◆ **WHAT THIS TASK INVOLVES**
From the listing below, set down exactly the lines between the one holding "right ankle: (596, 583)" and the one holding "left ankle: (55, 485)", inclusive. No other line is wanted.
::::::::
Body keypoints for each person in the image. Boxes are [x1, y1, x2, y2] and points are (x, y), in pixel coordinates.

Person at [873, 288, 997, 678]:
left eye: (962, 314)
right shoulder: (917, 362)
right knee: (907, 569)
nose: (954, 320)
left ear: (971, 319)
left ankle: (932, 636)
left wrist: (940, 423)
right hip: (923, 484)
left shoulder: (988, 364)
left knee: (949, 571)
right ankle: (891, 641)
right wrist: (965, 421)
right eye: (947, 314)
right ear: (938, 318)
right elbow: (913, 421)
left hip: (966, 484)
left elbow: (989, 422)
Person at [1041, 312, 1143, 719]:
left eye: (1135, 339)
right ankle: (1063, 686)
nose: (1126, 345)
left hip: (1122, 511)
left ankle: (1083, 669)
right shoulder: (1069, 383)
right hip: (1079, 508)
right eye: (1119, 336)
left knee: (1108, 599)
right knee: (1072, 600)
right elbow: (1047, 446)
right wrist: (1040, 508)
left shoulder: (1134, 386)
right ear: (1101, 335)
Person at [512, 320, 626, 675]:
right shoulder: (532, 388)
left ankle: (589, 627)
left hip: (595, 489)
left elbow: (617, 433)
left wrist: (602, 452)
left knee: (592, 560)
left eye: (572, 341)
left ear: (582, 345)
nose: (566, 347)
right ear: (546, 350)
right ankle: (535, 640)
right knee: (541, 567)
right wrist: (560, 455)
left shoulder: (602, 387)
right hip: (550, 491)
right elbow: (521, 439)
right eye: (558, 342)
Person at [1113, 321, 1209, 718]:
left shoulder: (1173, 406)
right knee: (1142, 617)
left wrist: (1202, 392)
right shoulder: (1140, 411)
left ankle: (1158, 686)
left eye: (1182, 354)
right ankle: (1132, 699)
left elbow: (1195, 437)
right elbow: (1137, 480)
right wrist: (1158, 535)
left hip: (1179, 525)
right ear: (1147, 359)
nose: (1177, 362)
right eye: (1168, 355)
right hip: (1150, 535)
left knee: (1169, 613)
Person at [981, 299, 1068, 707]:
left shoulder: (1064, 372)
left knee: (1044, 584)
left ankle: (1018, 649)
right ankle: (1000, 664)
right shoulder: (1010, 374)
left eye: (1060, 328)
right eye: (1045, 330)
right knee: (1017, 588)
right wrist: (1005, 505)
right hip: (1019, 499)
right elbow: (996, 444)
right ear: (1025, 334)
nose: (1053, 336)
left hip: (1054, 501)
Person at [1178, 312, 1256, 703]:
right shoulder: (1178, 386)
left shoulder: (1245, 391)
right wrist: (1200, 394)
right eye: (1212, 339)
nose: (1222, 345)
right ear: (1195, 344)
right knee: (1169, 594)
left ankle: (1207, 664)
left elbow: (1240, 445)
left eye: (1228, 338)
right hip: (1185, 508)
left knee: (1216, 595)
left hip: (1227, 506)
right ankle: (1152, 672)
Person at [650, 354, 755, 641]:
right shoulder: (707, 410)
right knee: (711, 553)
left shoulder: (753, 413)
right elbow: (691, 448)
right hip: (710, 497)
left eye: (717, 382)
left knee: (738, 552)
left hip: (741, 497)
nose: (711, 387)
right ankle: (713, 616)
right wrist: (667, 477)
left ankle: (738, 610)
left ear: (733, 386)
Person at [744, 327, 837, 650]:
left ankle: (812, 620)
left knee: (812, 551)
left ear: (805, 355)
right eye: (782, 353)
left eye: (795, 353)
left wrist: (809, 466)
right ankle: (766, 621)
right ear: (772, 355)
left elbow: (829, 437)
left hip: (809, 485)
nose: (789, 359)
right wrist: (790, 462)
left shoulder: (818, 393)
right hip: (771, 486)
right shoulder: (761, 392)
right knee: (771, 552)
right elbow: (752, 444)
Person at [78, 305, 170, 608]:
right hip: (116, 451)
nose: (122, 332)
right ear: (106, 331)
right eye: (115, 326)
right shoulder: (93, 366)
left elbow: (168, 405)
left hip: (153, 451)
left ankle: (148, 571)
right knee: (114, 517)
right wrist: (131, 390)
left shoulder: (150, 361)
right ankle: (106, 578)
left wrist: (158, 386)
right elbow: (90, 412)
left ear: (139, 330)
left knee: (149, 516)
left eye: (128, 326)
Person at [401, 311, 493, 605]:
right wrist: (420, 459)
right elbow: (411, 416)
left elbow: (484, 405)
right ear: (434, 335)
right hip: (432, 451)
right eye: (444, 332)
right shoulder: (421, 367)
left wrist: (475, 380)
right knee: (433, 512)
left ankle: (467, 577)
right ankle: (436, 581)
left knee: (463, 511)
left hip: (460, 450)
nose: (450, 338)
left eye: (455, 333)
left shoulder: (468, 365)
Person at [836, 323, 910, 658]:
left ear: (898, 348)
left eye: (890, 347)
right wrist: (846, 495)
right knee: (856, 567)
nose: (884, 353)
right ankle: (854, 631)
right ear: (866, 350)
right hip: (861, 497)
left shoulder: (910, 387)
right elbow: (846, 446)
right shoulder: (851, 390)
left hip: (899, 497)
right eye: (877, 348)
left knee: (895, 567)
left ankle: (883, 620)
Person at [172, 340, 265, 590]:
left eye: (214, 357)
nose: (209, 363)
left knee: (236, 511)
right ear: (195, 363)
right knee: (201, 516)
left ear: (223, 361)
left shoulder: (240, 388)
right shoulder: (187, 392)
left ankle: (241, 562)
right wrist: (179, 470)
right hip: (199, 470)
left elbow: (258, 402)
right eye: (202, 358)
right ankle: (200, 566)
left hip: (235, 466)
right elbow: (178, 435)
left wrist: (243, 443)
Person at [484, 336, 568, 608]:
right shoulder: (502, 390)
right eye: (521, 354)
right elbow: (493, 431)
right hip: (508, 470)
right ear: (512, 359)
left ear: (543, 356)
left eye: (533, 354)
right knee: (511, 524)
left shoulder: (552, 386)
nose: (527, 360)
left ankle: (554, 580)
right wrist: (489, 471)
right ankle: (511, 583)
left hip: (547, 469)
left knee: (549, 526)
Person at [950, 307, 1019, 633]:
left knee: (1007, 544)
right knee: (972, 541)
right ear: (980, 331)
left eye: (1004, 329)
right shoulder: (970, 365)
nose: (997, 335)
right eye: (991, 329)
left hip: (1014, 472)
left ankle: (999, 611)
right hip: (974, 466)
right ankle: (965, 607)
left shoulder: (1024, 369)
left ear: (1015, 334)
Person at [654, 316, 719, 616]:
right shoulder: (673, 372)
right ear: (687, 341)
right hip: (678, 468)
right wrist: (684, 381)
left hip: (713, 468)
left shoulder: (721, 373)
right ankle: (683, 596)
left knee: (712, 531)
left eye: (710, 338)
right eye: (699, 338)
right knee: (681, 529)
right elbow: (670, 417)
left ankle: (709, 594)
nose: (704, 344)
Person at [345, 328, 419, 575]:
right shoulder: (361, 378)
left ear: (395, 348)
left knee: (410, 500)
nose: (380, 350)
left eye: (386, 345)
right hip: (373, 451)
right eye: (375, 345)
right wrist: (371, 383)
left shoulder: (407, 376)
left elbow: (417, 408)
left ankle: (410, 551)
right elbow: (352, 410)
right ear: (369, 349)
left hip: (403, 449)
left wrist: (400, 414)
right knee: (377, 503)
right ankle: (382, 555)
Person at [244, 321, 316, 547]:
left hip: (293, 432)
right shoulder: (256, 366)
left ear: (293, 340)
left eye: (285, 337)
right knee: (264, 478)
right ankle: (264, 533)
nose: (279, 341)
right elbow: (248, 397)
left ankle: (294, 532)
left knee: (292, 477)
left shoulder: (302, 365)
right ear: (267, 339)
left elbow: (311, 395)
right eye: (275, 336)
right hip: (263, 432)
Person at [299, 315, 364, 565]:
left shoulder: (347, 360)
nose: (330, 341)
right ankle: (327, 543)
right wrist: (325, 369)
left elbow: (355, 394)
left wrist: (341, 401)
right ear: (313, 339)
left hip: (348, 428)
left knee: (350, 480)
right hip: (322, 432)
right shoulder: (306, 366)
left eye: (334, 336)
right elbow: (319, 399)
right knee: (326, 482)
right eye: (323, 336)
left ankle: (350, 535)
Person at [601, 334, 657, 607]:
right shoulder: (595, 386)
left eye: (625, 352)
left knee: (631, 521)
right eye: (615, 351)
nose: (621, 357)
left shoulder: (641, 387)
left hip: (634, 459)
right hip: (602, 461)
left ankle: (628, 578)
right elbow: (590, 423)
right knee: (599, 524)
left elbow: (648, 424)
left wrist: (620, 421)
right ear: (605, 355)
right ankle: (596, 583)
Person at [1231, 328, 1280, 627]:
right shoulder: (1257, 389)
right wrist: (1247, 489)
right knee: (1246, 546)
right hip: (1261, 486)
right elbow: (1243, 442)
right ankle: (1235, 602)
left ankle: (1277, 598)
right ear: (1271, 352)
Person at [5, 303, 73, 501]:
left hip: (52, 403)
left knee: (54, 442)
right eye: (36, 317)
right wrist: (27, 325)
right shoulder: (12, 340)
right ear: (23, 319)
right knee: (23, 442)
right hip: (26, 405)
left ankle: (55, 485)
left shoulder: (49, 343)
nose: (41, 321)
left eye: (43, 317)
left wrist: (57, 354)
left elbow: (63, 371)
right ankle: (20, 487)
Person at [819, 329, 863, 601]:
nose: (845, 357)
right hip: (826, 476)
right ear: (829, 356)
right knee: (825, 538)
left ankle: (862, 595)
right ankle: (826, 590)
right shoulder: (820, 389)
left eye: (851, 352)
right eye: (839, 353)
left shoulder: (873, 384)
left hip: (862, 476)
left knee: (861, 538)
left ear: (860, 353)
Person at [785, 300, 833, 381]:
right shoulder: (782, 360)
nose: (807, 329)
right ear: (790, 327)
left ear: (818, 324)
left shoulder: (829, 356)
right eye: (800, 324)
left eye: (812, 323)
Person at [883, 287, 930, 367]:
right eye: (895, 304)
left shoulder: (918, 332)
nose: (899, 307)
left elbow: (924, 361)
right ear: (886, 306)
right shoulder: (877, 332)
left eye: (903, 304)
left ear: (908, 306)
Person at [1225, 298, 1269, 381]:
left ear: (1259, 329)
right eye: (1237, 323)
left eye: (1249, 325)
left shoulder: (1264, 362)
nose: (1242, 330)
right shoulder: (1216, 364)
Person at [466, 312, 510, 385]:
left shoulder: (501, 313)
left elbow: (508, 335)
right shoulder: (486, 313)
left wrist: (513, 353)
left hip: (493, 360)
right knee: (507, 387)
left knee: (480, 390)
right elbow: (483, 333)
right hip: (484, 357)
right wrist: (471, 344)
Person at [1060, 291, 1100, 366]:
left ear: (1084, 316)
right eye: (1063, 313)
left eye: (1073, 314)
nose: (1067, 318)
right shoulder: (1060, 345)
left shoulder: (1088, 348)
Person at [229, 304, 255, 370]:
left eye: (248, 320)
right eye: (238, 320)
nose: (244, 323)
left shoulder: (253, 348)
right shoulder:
::::::::
◆ **SOLUTION BELOW**
right ankle: (596, 583)
Person at [1231, 328, 1280, 627]:
right shoulder: (1257, 389)
right wrist: (1247, 489)
right knee: (1246, 546)
right hip: (1261, 486)
right elbow: (1243, 442)
right ankle: (1235, 602)
left ankle: (1277, 598)
right ear: (1271, 352)
Person at [5, 303, 73, 501]:
left hip: (52, 403)
left knee: (54, 442)
right eye: (36, 317)
right wrist: (27, 325)
right shoulder: (12, 340)
right ear: (23, 319)
right knee: (23, 442)
right hip: (26, 405)
left ankle: (55, 485)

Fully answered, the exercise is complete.